In terms of investment and ease of doing business, the government, together with BI, OJK, banks, and business associations, needs to develop a pipeline of cross-sector priority projects, ranging from food and energy to downstream processing, logistics, tourism, and housing. These projects must be well-prepared, with feasibility studies, spatial planning certainty, risk-based licensing, and clear risk-sharing arrangements.
Project financing, Joshua added, should be designed from the outset using blended schemes that include bank loans, syndications, project bonds, the role of Danantara or a sovereign wealth fund, and PPP mechanisms. This approach is essential to ensure that financing burdens do not rest solely on bank balance sheets.
On the regulatory side, reforms should focus on cutting overlapping permits, restructuring the Online Single Submission (OSS) system, and rationalizing regulations that increase business costs, such as taxes, consumption excise, import duties on raw materials, and logistical barriers. Reducing business and logistics costs is seen as critical to enhancing investment competitiveness.

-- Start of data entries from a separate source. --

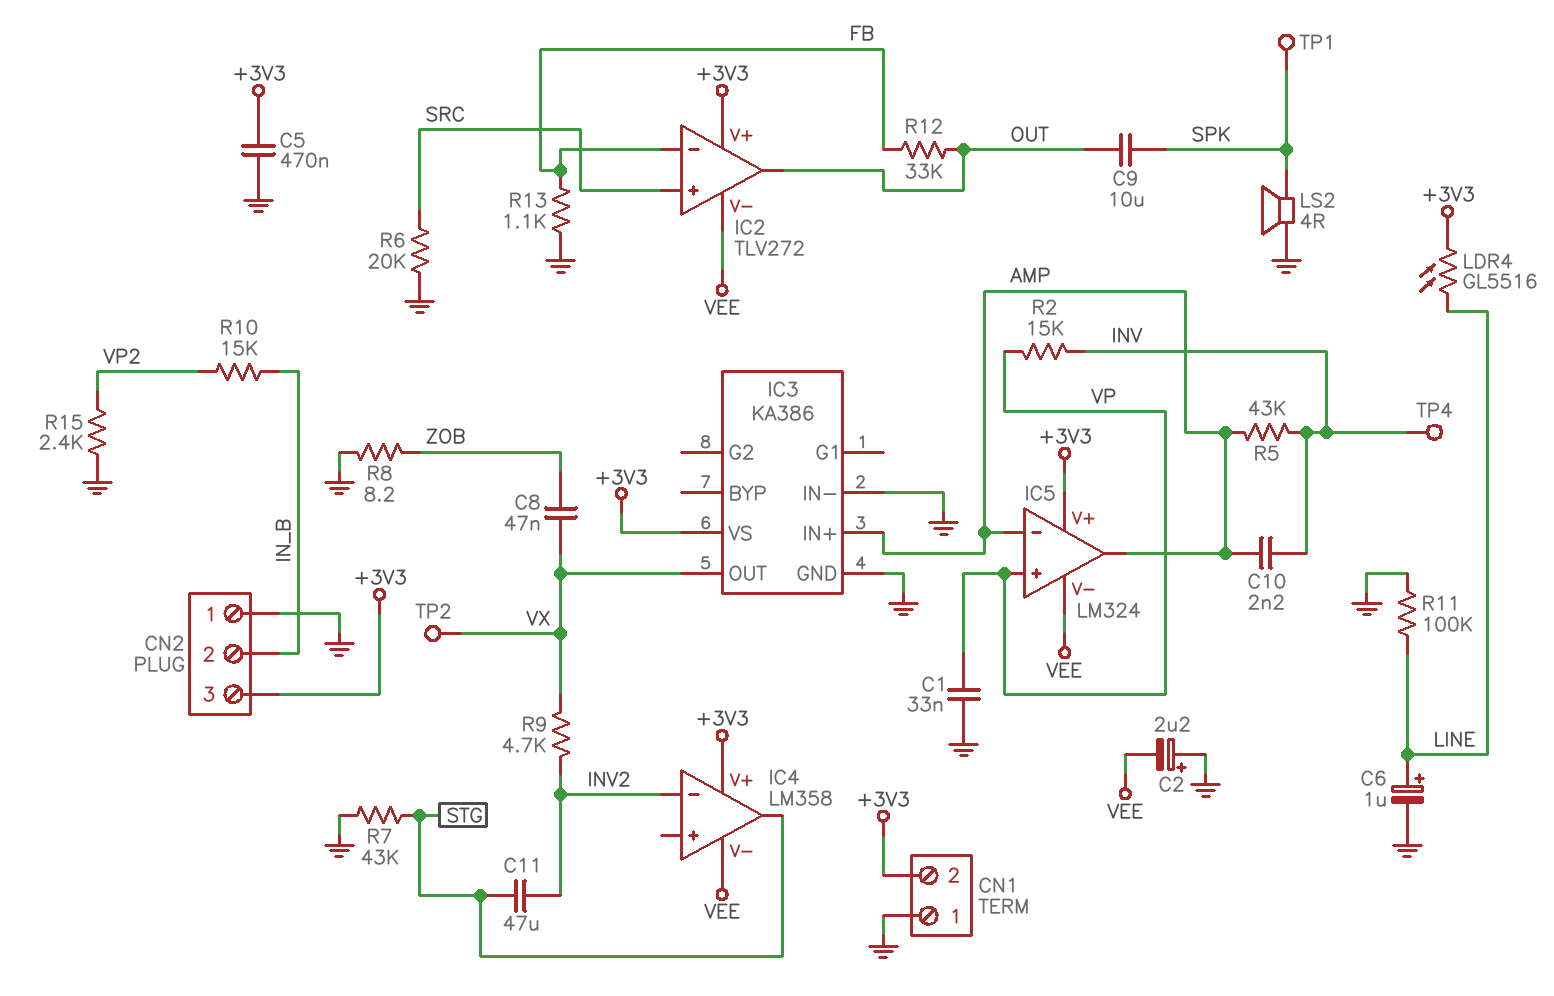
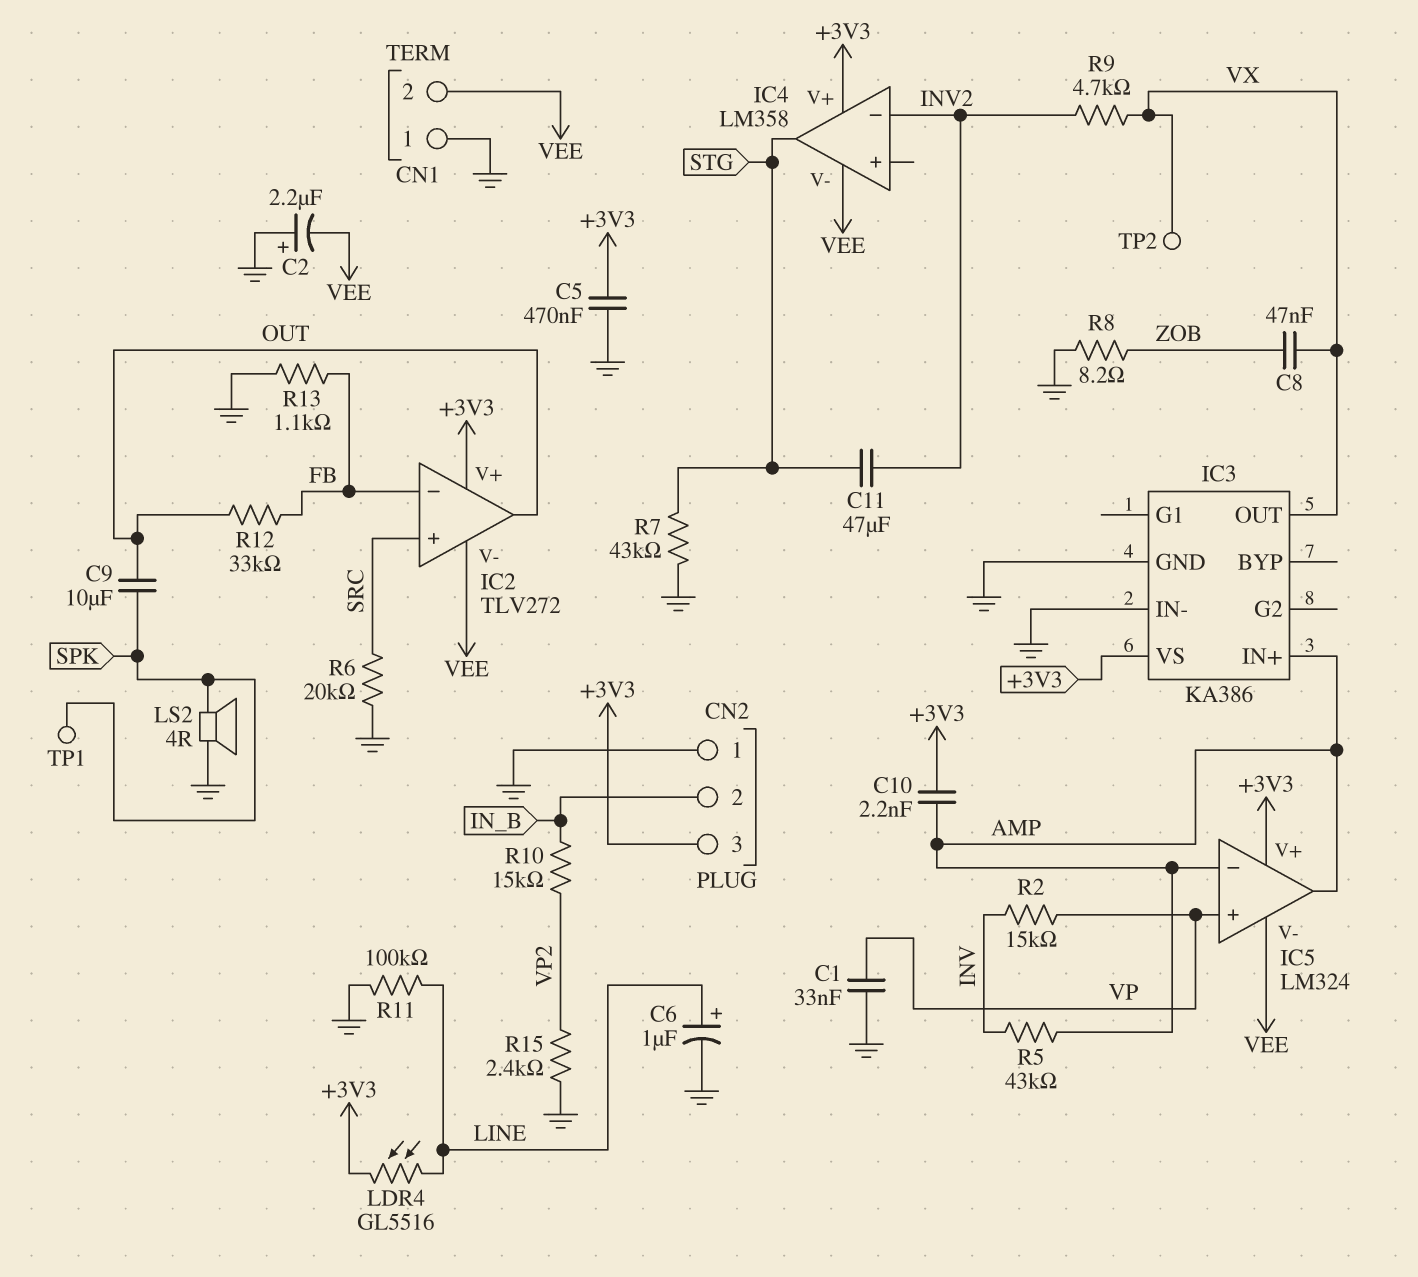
C10: 2.2nF (AMP, INV) -> 2.2nF (+3V3, AMP)
CN1 pin 2: +3V3 -> VEE
TP4: test point (INV) -> none

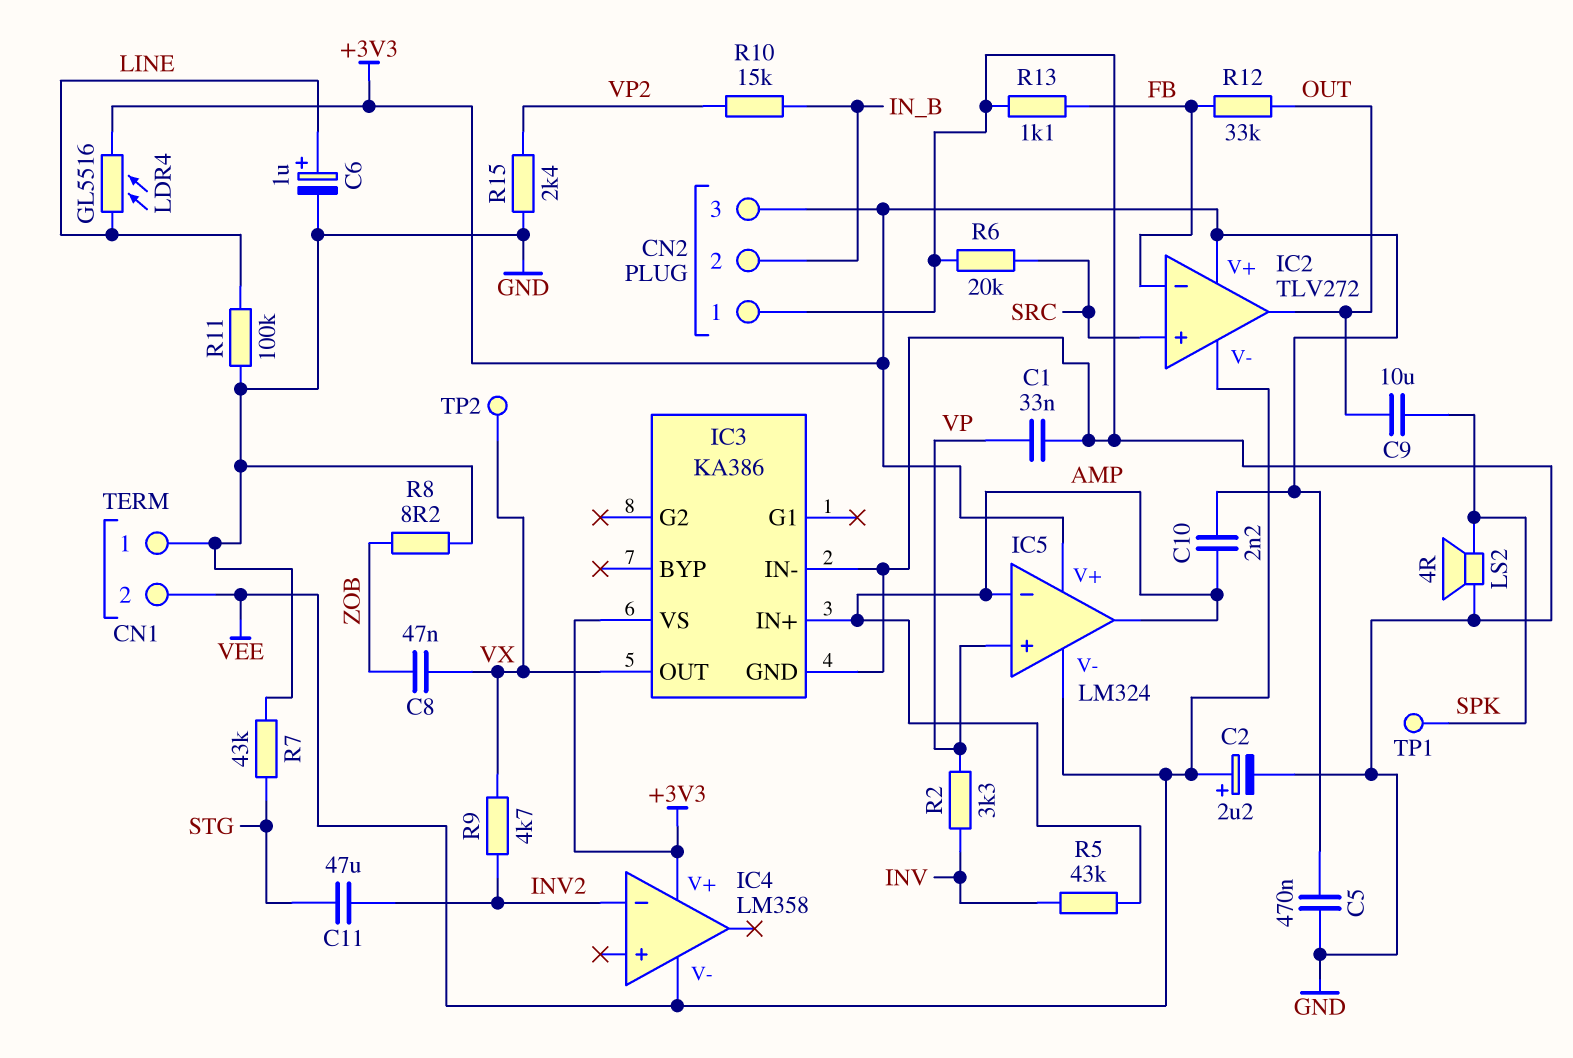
C2: 2.2uF (plus GND, minus VEE) -> 2.2uF (plus VEE, minus GND)
IC4 pin out: STG -> none
R2: 15k (INV, VP) -> 3.3k (INV, VP)

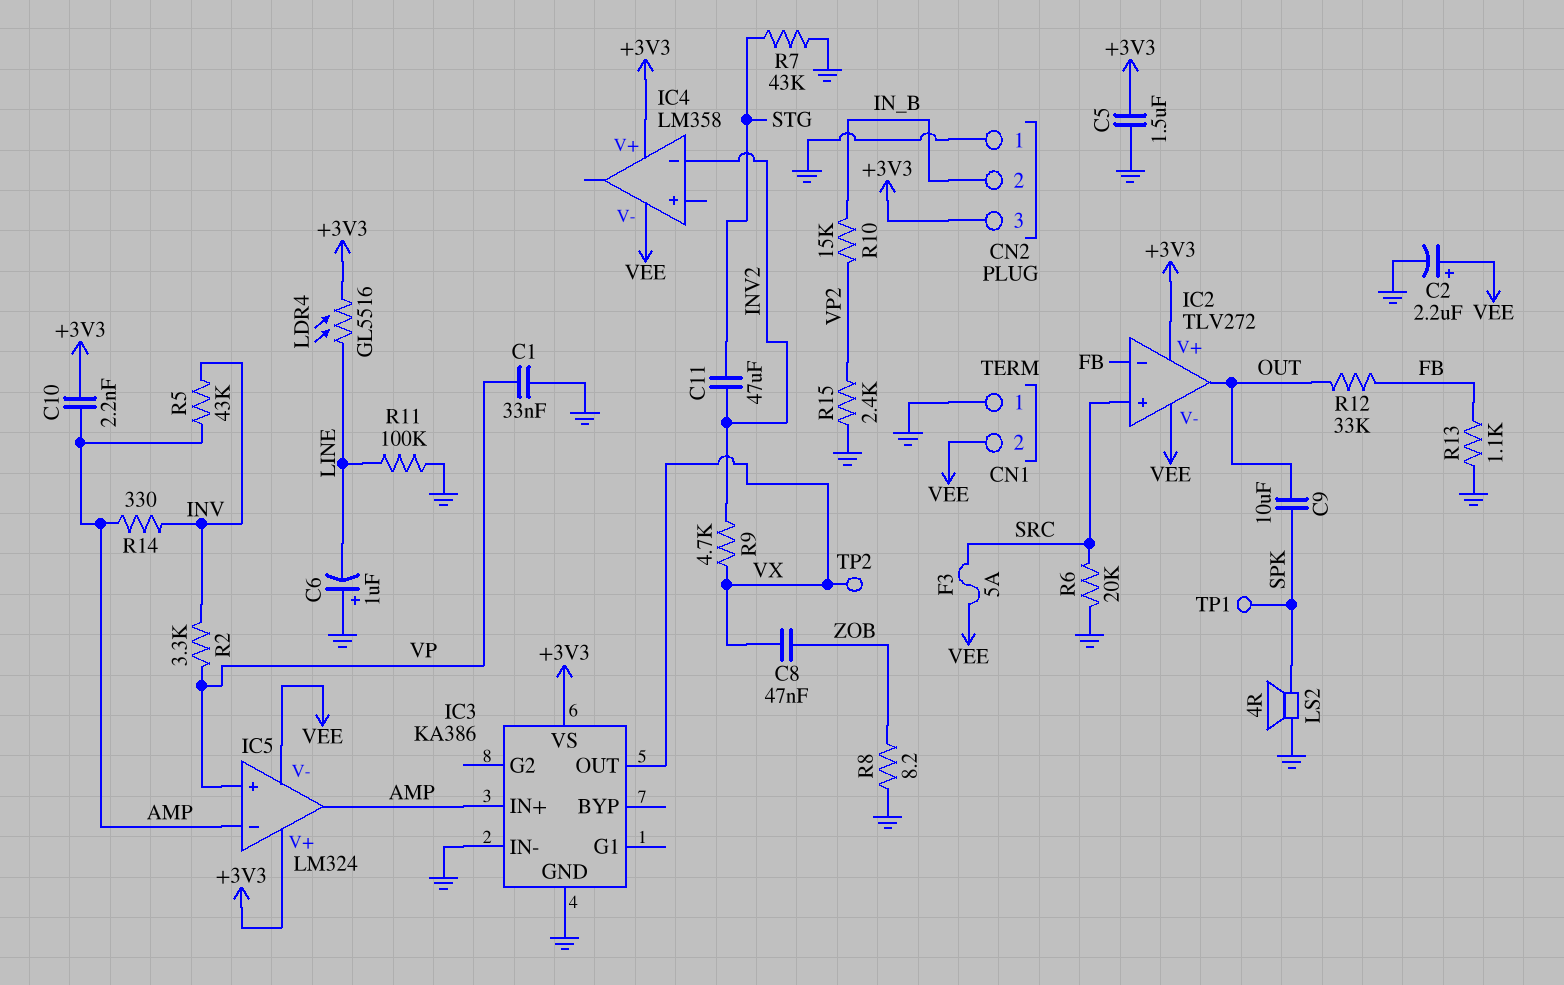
C5: 470nF (+3V3, GND) -> 1.5uF (+3V3, GND)
C6: 1uF (plus LINE, minus GND) -> 1uF (plus GND, minus LINE)
F3: none -> 5A (SRC, VEE)
R14: none -> 330 (AMP, INV)

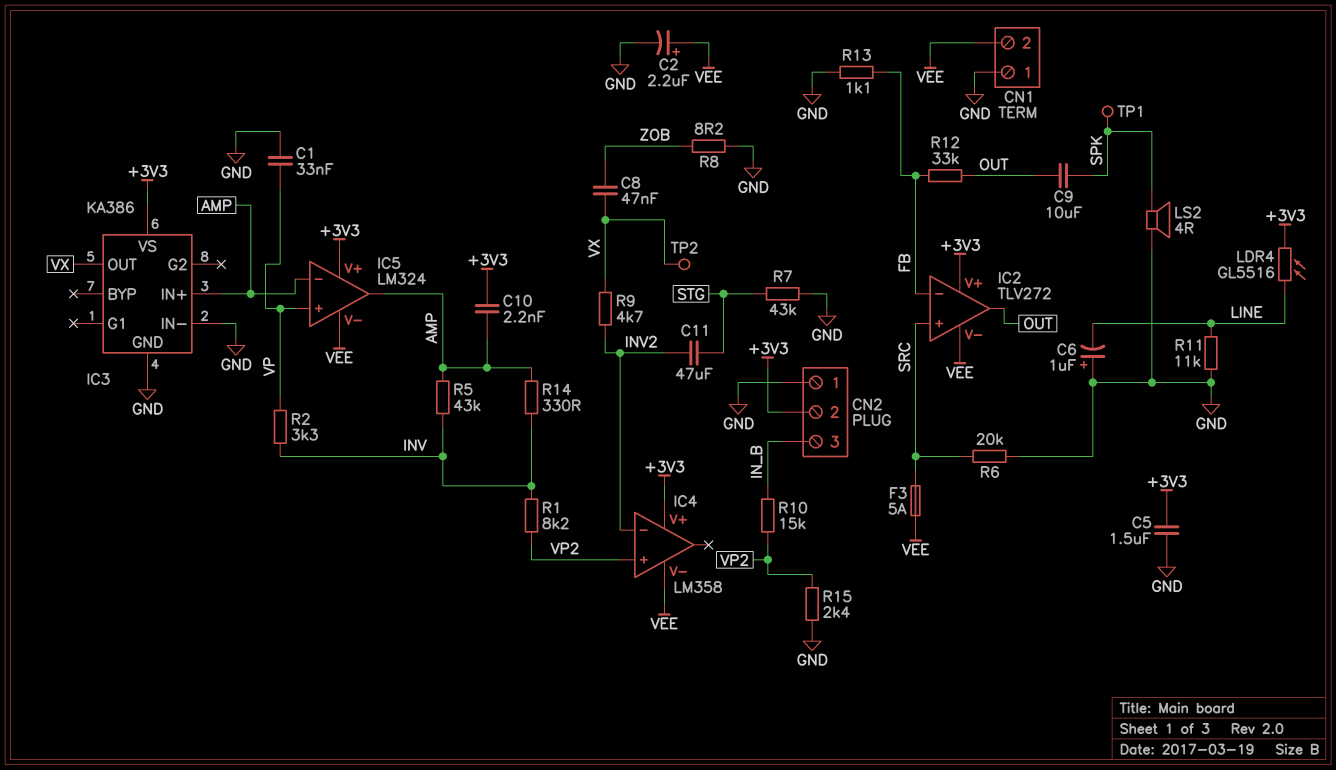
CN2 pin 2: IN_B -> +3V3
CN2 pin 3: +3V3 -> IN_B
IC4 pin in+: none -> VP2
R1: none -> 8.2k (INV, VP2)
R11: 100k (GND, LINE) -> 11k (GND, LINE)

Joshua also emphasized the importance of private sector commitment to priority projects, including through long-term contracts or off-take agreements. Certainty of cash flows will strengthen banking confidence in financing while ensuring that investments genuinely add production capacity, exports, and new credit demand.
For MSMEs and labor-intensive sectors, strengthening cluster-based financing ecosystems is viewed as a structural solution. Central and regional governments need to synchronize People’s Business Credit (KUR), guarantee programs, business mentoring, and village funds, focusing on productive clusters such as food, small-scale industries, tourism, and local logistics to avoid program fragmentation.
BI and OJK are encouraged to expand cluster- and supply chain-based financing by reducing reliance on physical collateral. Cash flow-based assessments, transaction track records, and support from guarantee institutions are expected to help lower MSME credit risk.